The roles for imaging in biomedicine are:
- detection and diagnosis;
- assessment and planning
- image-guided procedures
- education and training
- the radiologic process and its interactions
The key components of medical image interpretation are detection, description, and diagnosis.
P. Lakhani et al., “Machine Learning in Radiology: Applications Beyond Image Interpretation,” Journal of the American College of Radiology, vol. 15, no. 2, pp. 350–359, Feb. 2018.
Machine learning is revolutionizing radiology. Written by radiologists, this paper provides some application area and use cases of machine learning in radiology beyond imaging interpretation. It can be served as a need analysis with radiologists when developing novel machine learning systems for radiology.
The authors list and explain some potential applications of machine learning, including: creating study protocols or decision support, hanging protocols, improving image quality (image reconstruction or super-resolution), decreasing MR scanner time, optimizing staffing and scanner utilization, billing and collections, reporting (image-text generation), text understanding, image quantification, radiomics, and population health.
It would be better if the authors provide some research projects or public dataset as examples for each area of applications. It also didn’t mention what kind of data will be needed, or how to curate such dataset for these application areas. It can also be improved by pairing each application with one or more machine learning research areas.
W. Luo et al., “Guidelines for Developing and Reporting Machine Learning Predictive Models in Biomedical Research: A Multidisciplinary View,” Journal of Medical Internet Research, vol. 18, no. 12, p. e323, 2016.

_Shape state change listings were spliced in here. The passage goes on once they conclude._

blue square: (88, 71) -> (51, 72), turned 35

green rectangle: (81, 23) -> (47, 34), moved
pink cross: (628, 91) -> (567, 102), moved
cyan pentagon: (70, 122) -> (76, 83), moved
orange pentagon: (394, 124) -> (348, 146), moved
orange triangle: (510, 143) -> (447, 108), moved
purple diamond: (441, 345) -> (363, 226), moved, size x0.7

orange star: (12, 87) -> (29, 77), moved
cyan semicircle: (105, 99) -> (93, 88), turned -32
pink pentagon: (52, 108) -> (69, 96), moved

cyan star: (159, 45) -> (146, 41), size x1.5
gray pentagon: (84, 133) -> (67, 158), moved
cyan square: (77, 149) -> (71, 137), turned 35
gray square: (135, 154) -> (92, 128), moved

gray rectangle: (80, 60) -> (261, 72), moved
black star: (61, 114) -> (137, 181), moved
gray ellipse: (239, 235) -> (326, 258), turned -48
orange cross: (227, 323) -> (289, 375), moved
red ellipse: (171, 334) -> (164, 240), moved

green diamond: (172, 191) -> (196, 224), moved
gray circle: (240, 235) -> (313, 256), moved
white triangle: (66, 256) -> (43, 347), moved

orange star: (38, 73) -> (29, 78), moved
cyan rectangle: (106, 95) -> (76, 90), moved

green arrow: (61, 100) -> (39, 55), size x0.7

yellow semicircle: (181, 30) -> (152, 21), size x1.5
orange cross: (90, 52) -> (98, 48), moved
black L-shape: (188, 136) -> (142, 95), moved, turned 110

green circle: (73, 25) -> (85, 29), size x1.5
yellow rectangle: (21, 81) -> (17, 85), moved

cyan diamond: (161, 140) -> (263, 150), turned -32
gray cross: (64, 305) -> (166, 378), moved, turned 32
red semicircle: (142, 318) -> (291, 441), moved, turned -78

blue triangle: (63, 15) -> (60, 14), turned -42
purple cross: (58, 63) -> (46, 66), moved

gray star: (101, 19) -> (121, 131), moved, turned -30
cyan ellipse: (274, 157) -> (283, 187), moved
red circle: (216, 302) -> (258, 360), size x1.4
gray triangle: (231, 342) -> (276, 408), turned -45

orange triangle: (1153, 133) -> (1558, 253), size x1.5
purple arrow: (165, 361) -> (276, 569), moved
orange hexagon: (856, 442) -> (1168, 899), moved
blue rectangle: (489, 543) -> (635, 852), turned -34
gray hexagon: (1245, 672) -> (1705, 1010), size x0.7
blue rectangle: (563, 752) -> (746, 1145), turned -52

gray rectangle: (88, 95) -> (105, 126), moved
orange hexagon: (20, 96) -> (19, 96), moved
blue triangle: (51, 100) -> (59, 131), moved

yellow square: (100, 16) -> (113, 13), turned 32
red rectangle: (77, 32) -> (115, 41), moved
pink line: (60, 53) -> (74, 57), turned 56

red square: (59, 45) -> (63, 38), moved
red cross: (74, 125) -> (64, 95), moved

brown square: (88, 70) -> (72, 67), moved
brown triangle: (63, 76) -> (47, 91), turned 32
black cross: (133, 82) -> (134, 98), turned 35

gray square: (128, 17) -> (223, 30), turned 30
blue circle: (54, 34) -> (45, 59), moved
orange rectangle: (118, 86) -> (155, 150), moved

reporting machine learning models
With the popularity of machine learning method in biomedical research, some guidelines are needed to regulate the proper use of machine learning. This study conducted interviews with machine learning researchers to generate the expert consensus as the guideline.
The guideline includes items to report in the publication. It is very helpful as a checklist for researchers to check at different research stages, from study proposal, experiment design, to metrics evaluation and discussion.
When reporting the final model and performance, it states that “comparison with other models in the literature should be based on confidence intervals”. For classification problems, the common reporting metrics include sensitivity, specificity, positive predictive value, negative predictive value, area under the ROC curve, and calibration plot. It also suggests reporting which subpopulation has the best prediction and which subpopulation is most difficult to predict.
I found the data leakage part is very helpful. It divided the problem into two kinds: 1) outcome leakage: the predicted labels leak to the independent variable. 2) validation leakage: ground truth in the training set may propagate to the validation set. A common mistake is that the same patients appear in both the training and validation set.
Although most of the recommendations are common sense in the field, it would be better if it could list references for these recommendations to make the expert opinions more solid.